Specific questions we want to know are:

  • Has the patient had any blood in the urine or stool?

  • Has there been a change in bowel habits?

  • Any burning with urination?

  • Any recent fever or chills?


If the patient identifies pain in the epigastric region, we really need to consider potential cardiac causes. In this case we also want to ask about any shortness of breath, any nausea, any weakness, and observe for obvious pallor or diaphoresis.


The differential of consequence for acute abdominal pain includes:

  • AAA

  • Appendicitis

  • Cholecystitis

  • Mesenteric ischemia

  • Bowel obstruction

  • Ectopic pregnancy


Following a history, you need to do a physical assessment of all 4 quadrants of the abdomen. Note any tenderness, rigidity, guarding, masses, or pulsations (If you feel a pulsatile mass STOP palpating). We want to look for tenderness in particular areas to rule out specific conditions.


Murphy's Sign: Perform deep palpation on the RUQ while having the patient take a deep breath. If sudden pain causes the patient to stop breathing, the test is positive. This indicates cholecystitis.

RLQ Tenderness: This generally suggests appendicitis. To confirm, have the patient lie flat and attempt to lift their right leg against resistance. If this elicits pain, ou can be fairly confident that the appendix is the source of the problem.


Rebound tenderness: Pain that increases when palpation pressure is released. This is a common feature of peritonitis, which is seen in conditions such as ruptured appendix, perforated bowel, ruptured ectopic pregnancy, ect.


Common presentations:


AAA:

  • Sharp periumbilical pain that may radiate through to the lumbar region, and may also be felt in the sacral region.

  • Sudden onset.

  • May present with sudden weakness in the lower extremities.

  • May present with diminished or absent distal pulses.

  • A pulsatile mass may be noted.

  • The patient usually has cardiovascular risk factors. HTN, DM, CAD, dyslipidemia, and may have a family history of aneurysm or connective tissue disorders such as Marfan Syndrome.

• [Set of tasks]:
1 > Please retype the notes on assessing abdominal pain, starting at "Murphy's Sign: Perform" and ending at "of the problem.".
2 > Write what follows the last sentence of the notes on assessing abdominal pain.

• [Information supplied]:
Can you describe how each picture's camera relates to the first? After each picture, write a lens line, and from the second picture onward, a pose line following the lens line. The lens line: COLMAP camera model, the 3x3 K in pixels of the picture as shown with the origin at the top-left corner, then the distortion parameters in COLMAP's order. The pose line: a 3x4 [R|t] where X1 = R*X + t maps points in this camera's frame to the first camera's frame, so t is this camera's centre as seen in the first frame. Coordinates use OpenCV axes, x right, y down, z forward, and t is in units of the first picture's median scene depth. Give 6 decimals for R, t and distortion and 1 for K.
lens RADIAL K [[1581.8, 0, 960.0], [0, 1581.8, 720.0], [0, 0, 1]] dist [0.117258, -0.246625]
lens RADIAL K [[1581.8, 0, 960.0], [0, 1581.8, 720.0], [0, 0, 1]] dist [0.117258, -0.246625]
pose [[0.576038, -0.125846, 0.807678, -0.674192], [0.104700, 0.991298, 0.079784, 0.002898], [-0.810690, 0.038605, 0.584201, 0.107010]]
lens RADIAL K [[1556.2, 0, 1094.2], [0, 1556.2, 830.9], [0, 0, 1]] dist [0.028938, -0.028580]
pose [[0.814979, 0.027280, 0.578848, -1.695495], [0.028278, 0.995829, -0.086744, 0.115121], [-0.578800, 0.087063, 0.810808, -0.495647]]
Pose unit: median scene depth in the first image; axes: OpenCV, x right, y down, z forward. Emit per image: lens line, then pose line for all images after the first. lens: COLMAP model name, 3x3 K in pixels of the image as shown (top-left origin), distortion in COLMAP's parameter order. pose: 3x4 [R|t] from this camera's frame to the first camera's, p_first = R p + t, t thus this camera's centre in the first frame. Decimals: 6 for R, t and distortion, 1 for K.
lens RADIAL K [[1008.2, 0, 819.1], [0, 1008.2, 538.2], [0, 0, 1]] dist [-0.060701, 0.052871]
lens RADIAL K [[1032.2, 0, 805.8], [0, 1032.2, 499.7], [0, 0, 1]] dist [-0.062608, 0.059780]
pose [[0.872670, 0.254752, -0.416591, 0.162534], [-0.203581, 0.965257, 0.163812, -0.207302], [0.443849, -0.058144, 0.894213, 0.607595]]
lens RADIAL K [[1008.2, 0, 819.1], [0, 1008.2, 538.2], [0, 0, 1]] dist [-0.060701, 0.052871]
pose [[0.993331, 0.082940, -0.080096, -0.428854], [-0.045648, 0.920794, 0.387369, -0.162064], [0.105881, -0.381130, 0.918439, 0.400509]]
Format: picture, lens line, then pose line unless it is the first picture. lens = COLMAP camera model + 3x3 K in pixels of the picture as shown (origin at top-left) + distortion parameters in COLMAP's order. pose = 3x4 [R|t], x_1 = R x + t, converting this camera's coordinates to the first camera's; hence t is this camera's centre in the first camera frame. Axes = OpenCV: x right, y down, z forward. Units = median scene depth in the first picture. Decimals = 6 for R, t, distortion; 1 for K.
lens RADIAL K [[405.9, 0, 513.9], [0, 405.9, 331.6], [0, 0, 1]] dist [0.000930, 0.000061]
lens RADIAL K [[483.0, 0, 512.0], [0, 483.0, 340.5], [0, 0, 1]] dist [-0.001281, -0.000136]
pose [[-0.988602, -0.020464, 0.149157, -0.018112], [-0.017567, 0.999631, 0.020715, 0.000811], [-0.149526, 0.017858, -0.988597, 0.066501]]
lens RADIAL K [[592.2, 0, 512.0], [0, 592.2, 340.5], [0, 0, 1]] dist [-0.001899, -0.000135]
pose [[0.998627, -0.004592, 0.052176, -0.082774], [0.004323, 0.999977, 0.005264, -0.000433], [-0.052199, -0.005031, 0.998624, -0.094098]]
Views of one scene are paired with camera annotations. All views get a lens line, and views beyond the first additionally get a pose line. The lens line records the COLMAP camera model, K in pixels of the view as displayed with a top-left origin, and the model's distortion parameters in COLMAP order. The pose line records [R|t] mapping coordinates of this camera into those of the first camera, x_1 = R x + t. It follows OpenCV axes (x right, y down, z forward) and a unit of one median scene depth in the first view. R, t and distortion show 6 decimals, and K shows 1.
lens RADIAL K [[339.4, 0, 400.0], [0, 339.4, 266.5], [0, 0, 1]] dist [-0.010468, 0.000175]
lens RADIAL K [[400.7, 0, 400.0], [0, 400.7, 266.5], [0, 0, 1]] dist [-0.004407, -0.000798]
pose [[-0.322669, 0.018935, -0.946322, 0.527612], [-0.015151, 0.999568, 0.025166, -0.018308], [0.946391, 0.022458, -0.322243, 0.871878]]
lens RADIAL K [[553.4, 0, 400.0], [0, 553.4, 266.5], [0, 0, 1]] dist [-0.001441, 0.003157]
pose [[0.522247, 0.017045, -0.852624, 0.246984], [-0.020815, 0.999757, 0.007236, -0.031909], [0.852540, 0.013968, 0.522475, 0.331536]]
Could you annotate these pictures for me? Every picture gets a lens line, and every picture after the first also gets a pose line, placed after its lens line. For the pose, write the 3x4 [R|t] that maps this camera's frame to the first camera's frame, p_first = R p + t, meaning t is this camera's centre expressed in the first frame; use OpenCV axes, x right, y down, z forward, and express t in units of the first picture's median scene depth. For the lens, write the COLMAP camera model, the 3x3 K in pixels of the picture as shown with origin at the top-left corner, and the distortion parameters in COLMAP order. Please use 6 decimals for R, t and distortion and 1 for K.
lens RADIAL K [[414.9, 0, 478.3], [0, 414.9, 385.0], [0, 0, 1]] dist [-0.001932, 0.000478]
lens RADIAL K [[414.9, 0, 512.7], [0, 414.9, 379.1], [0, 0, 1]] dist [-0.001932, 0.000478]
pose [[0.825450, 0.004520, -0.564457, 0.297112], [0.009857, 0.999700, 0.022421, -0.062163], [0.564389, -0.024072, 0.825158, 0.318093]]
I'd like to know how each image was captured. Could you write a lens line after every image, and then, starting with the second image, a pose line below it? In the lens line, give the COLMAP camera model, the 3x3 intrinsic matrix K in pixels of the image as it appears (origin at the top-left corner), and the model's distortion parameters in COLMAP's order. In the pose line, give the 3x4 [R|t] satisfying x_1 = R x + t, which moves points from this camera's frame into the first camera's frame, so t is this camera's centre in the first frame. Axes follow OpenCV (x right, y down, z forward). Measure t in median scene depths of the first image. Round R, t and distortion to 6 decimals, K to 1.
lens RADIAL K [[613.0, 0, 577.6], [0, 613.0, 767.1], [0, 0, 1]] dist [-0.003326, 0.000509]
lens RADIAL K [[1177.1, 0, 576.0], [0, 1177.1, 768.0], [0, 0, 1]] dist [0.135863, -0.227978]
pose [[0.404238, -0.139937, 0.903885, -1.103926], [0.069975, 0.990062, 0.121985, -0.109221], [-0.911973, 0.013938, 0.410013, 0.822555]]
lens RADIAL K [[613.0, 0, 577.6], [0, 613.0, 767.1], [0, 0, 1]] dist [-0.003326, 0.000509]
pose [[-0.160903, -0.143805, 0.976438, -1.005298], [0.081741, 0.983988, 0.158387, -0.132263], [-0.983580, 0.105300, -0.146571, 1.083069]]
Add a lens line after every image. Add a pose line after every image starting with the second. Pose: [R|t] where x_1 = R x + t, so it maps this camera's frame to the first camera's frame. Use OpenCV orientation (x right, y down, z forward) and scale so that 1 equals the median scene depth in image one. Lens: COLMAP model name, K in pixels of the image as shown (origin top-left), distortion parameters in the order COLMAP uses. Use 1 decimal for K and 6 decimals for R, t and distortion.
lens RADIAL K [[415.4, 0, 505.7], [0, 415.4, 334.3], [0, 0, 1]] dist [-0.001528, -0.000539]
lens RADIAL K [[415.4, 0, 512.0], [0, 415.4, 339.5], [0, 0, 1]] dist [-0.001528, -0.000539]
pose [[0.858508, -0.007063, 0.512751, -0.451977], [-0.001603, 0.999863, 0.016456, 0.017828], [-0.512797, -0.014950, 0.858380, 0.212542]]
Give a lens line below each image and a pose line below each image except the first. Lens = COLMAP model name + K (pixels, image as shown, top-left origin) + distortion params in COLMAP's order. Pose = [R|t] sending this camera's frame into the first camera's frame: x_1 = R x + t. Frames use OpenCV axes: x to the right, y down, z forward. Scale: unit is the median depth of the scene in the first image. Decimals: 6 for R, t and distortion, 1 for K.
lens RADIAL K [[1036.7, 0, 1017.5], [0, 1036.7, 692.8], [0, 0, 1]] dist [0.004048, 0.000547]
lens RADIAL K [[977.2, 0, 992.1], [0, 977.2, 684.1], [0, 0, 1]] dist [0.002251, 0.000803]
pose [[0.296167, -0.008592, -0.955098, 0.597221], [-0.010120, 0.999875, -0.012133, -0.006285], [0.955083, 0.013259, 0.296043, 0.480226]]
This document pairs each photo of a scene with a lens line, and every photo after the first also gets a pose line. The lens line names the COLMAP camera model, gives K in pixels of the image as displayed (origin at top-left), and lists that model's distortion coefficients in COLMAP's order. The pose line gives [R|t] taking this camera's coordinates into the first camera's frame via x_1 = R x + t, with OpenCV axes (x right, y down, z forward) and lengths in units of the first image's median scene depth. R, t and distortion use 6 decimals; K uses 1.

• [Outputs by task]:
1 >
Murphy's Sign: Perform deep palpation on the RUQ while having the patient take a deep breath. If sudden pain causes the patient to stop breathing, the test is positive. This indicates cholecystitis.

RLQ Tenderness: This generally suggests appendicitis. To confirm, have the patient lie flat and attempt to lift their right leg against resistance. If this elicits pain, ou can be fairly confident that the appendix is the source of the problem.

2 >
Appendicitis:

  • Visceral periumbilical pain that gradually migrates to the RLQ and may become sharp in nature.

  • Bloating or distension

  • Fever is typically present.

  • Gradual onset over several hours is common.

  • Nausea and vomiting.

  • RLQ tenderness on palpation

  • Anorexia


Cholecystitis:

  • visceral pain located in the RQU and epigastric regions.

  • Generally the pain develops following ingestion of a large or fatty meal.

  • The patient usually vomits biliary emesis.

  • Fever, diaphoresis, and potentially right shoulder tip pain.

  • Positive Murphy's sign


Mesenteric ischemia:

  • Generally presents with diffuse visceral pain that develops gradually, much like that of ACS.

  • The pain is typically out of proportion to a relatively normal physical examination.

  • The patient usually has cardiovascular risk factors.


Bowel obstruction:

  • Visceral “colicky” pain that develops gradually and comes in waves. Not relieved by position changes.

  • The patient usually reports constipation, or passage of only watery stools for several days.

  • Distension and tenderness may be present.

  • The patient may vomit fecal matter, and may have fecalent odour on their breath.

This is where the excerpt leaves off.